На чем основывалось его утверждение?
Действительно ли верил в это?
Ни один из этих вопросов не затрагивал суть произведения, которая, согласно Кремеру, заключалась лишь в повороте
и представляла собой историю, лишенную стержня и пространства, отвержения всего и вместе с тем удержания. А чего конкретно?
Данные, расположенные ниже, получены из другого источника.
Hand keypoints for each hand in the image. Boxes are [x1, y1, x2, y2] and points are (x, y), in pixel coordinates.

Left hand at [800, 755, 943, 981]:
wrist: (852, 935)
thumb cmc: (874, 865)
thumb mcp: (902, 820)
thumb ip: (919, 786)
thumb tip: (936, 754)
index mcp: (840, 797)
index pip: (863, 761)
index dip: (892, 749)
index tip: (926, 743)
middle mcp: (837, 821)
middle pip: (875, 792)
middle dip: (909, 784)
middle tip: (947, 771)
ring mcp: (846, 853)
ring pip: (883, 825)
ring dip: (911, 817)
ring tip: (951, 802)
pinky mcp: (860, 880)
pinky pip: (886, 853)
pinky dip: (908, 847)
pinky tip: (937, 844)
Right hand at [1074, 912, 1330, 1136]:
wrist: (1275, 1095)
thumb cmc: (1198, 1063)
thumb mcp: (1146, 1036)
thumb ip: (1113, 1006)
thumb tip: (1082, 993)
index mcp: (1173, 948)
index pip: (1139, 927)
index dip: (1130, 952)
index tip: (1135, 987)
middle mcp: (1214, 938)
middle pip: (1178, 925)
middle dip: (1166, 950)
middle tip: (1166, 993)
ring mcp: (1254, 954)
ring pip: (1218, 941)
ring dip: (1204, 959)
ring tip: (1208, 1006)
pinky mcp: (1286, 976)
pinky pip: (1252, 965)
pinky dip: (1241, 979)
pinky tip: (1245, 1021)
Кремер этого не знал, правил на этот счет не существовало, так что ответ каждому приходилось искать самостоятельно.Тут он, Левинсон, вдруг почувствовал любовь к Кремеру, ощутил единомыслие с ним и близость, а также желание защитить его от мира
, от окружающих, вот только не представлял себе, как это сделать. Поэтому он дал о себе знать и задал ему вопрос, чтобы в какой-то мере стать его сообщником, — не считает ли он себя после всего, что случилось, проигравшим в этом деле, не следует ли это считать поражением?.. На этом месте он вдруг запнулся, а Кремер в ответ поинтересовался, что тот имеет в виду: поражение, почему же? Нет, не понимаю… И больше не вымолвил ни звука. Наверное, он много чего хотел сказать, переполняясь всякими мыслями, что помешало, просто перекрыло ему дыхание. После этой промашки Левинсона дискуссия, к взаимному безмолвному согласию, резко пошла на убыль, и все стали покидать зал.